Comment 9 Laurent GUERBY 2006-10-22 16:13:35 UTC
Eric, build is "i686-pc-linux-gnu" I don't understand why you speak of generalization :).

Anyway, I changed the code to match more likely use, that is by using a subprogram:

   procedure Compute (A, B : in Real_Matrix; C : out Real_Matrix) is
      Sum : Float := 0.0;
   begin
      for I in A'range(1) loop
         for J in A'range(2) loop
            Sum := 0.0;
            for R in A'range(2) loop
               Sum := Sum + A(I,R)*B(R,J);
            end loop;
            C(I,J) := Sum;
         end loop;
      end loop;
   end Compute;

...

   Start := Ada.Calendar.Clock;
   Compute (A.all, B.all, C.all);
   Finish := Ada.Calendar.Clock;

On my x86_64 box at -O2 (-gnatp) Ada is still three times slower

cd ada ; ./tst_array 600
 1.65129E+02 1.47839E+02
 1.57425E+02 1.40635E+02
Time:           1.541291000

cd fortran ; ./tst_array 600
   146.0253       145.0025       149.3322       150.8924
 Time:   0.5400340

I don't know how to write the equivalent fortran code, but it's likely better to concentrate on the subprogram version for optimization purpose.
Comment 10 Eric Botcazou 2006-10-22 18:33:54 UTC
> I don't know how to write the equivalent fortran code, but it's likely better
> to concentrate on the subprogram version for optimization purpose.
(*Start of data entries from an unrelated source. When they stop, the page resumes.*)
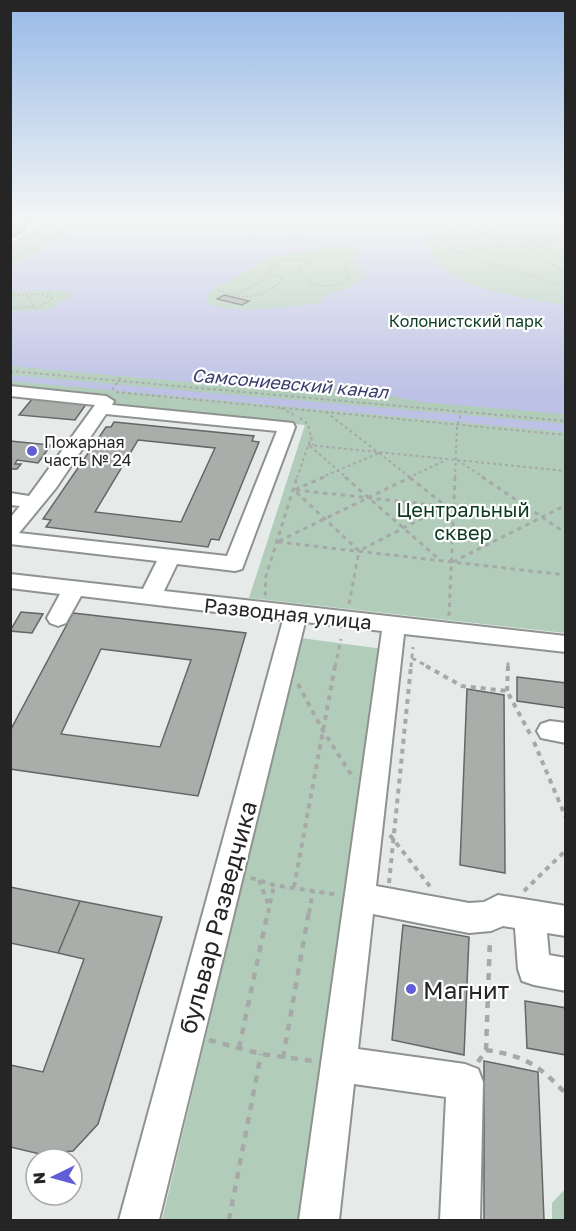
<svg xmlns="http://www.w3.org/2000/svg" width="576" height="1231" font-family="'Golos Text',sans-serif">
  <rect width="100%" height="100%" fill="#e6eae8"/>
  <path fill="#b1cdba" d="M42,220H565V633L249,598L305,425L100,405L106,394L11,385L10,244Z
    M301,638L383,649L302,1220H162Z
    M565,1189V1220H552V1203Z"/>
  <path fill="#bdc1e5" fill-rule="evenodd" d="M87,220H456L430,233L423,240C426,251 446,272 456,278C478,291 539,301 565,305V414L421,402L350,388L275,390L11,366V311H36L55,308L57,304L72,296V293L52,290L11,292V267ZM336,245L357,249L358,251L354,260L359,268L368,276L350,288L324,295L320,303C294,305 223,318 205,300L211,291L271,257Z
    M493,220H565V235C539,239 511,241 489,226Z"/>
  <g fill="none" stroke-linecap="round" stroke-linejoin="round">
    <path fill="#bdc1e5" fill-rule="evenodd" d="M10,375L566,424V432L10,381Z"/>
  </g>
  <path fill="#aaaeab" stroke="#636765" stroke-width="1.5" fill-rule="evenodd" d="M10,220H39L27,225L23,228L25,230L10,238Z
    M224,295L249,301L242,305L217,299Z
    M33,398L87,403L75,420L19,415Z
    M114,422L254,436L252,441L259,442L219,540L211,539L208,547L46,527L51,520L43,519L106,427H111ZM138,440L215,448L181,522L95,512Z
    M10,441L51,445L38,463L17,460L15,464H21L17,469H10Z
    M21,612L43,614L32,633L10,631Z
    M73,613L246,633L198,796L10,769V731ZM101,649L191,660L160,747L61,734Z
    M517,677L566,683V708L517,701Z
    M467,689L504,695L505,873L460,865Z
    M10,887L80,901L58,953L10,943Z
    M80,901L162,917L98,1124L73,1151L40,1154L10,1147V1065L43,1072L84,959L58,953Z
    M403,925L469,937L464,1055L392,1040Z
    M525,1001L566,1008V1055L527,1048Z
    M484,1061L538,1072L544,1220H484Z"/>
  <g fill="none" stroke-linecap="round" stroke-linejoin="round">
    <g stroke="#8f9390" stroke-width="4">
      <path id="minor" d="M10,386L106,396L114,401L112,405L293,423L295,427L242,569L235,571L177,564L164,591L566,636V652L404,634L376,886L469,903L484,902L498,895L566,906V936L547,933L549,955L566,958V991L534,985L522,981L518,969L515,928L503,926L491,931L469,933L373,914L358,1049L465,1064L478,1069L483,1082L480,1220H440L446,1097L354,1084L339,1220H299L382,631L305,622L159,1220H119L283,620L81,596L66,623L58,626L50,623L47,618L60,594L10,588V574L143,589L157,561L10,544V518L20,506L10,505V493L29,496L95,405L10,396ZM106,414L277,431L227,556L19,533L56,488Z
        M550,721L566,723V743L541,738L537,731L541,724Z"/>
    </g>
    <path stroke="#a6a9a7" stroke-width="1.5" stroke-dasharray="2 2" stroke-linecap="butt" d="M286,220L304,251L313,260
      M478,220L448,233L445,237L446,245L470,258L566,286
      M485,220V226L522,242L566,274
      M473,222V227L481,234L504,244
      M30,232L54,235
      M518,239L556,243
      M538,246L566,254
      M474,248L481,234L492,230
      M10,252L17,247L23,236L44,220
      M457,252L506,245L566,244
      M344,253L348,256L345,266L350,276C335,292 306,289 298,267L313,260Z
      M10,262L79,220
      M269,273L283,278C271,292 256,299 237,296L238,293L261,282L270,269L281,260H313
      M218,290L237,296
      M47,295L51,290
      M10,296L39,294L53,298L39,307L10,308
      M29,297L35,309"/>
    <path stroke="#a6a9a7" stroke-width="2" stroke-dasharray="3 3" stroke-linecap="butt" d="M10,371L566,421
      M112,390L121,377
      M116,392L566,435
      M281,408L294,415
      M326,412L379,453
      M300,418L308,424L313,445
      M308,445L566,471
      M310,446L347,478
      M379,453L411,478
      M457,460L485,478
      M297,478L311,437
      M320,478L379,453
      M408,478L446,460
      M455,478L457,425L462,412"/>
    <path stroke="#a6a9a7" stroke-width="3" stroke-dasharray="4.5 4.5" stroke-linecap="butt" d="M324,477L294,490L359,551L446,506L409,477
      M345,477L440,560
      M482,477L566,533
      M296,490L453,507
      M279,541L411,477
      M278,542L566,575
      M453,562L566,505
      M267,594H265L266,576L297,477
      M349,604L359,551
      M449,616L455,477
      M412,658L429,667
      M335,667L341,639
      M411,667L413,647
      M508,667V659"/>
    <path stroke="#a6a9a7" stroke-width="4" stroke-dasharray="5 5" stroke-linecap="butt" d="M426,666L462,686L507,691L530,734
      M298,684L322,729L354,779
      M507,691L508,666
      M534,742L566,818
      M390,835L432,889
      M251,878L274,885L339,895
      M259,880L269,906
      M389,883L411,666
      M294,887L335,666
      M524,891L566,850
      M268,913L274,885
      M309,913L313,891"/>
    <path stroke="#a6a9a7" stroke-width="4.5" stroke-dasharray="7 7" stroke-linecap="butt" d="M209,1040L261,1054L314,1061
      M239,1048L268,911
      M486,1050L490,938
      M283,1058L309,911
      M478,1062L486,1050C525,1056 539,1065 566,1094
      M229,1220L261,1054"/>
    <use href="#minor" fill="#fff" fill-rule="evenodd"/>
  </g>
  <linearGradient id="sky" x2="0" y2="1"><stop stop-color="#97b9e7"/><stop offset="0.56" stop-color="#f4f6f5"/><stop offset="1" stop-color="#f4f6f5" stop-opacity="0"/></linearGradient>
  <rect width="576" height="393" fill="url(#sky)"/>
  <g fill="#615dd6" stroke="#fff" stroke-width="2">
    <circle cx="32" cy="451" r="6"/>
    <circle cx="411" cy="989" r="6"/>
  </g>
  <g text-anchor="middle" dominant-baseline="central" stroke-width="4.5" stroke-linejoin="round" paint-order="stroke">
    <g font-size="16" fill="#0b3821" stroke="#fff">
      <text x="466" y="321">Колонистский парк</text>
    </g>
    <g font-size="16" fill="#242524" stroke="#fff" text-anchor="start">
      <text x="44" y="442">Пожарная<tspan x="44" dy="18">часть № 24</tspan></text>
    </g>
    <g font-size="18" font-style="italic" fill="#3b3e6d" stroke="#fff">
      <text transform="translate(290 383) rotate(5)">Самсониевский канал</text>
    </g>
    <g font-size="20" fill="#0b3821" stroke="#fff">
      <text x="463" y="509">Центральный<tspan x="463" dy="23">сквер</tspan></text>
    </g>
    <g font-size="20" fill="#242524" stroke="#fff">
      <text transform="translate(288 613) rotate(6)">Разводная улица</text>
    </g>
    <g font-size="24" fill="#242524" stroke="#fff">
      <text transform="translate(217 917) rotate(-75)">бульвар Разведчика</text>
    </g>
    <g font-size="24" fill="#242524" stroke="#fff" text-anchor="start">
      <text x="423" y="989">Магнит</text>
    </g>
  </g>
  <rect width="576" height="1231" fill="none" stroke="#242524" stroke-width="24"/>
  <g transform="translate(54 1177) rotate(265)"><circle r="28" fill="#ffffff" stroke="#a7a8a7" stroke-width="1.5"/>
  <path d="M0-4.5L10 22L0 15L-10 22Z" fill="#615dd6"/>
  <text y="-9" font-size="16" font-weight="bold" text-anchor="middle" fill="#242524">N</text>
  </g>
</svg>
Sorry, I don't see your point.
Comment 11 Laurent GUERBY 2006-10-22 20:55:25 UTC
My point is that the subprogram I wrote is probably the way most Ada programmers will write when they want to multiply matrices (if not using BLAS/Lapack).
Comment 12 Eric Botcazou 2006-10-22 21:27:04 UTC
> My point is that the subprogram I wrote is probably the way most Ada
> programmers will write when they want to multiply matrices (if not using
> BLAS/Lapack).

OK, but you have not simplified the problem in doing so. :-)
Comment 13 Laurent GUERBY 2006-10-22 21:55:43 UTC
Indeed :)
Comment 14 jeff 2006-10-23 23:50:36 UTC
(In reply to comment #1)
> Created an attachment (id=12473) [edit]
> Source code and very simple build script for Ada and FORTRAN code capable of
> showing poor tree and runtime performance.
> 

Note, while it does not fully close the gap, I can confirm that a large portion of this the poor performance is a regression when compared to GCC 4.0.3.

The 4.0.3 is about 1/3 faster than the 4.2.0 which also corresponds to a significantly reduced number of generated instructions for the inner loop.



Comment 15 Eric Botcazou 2012-01-22 19:38:00 UTC
Run-time performances should be comparable now.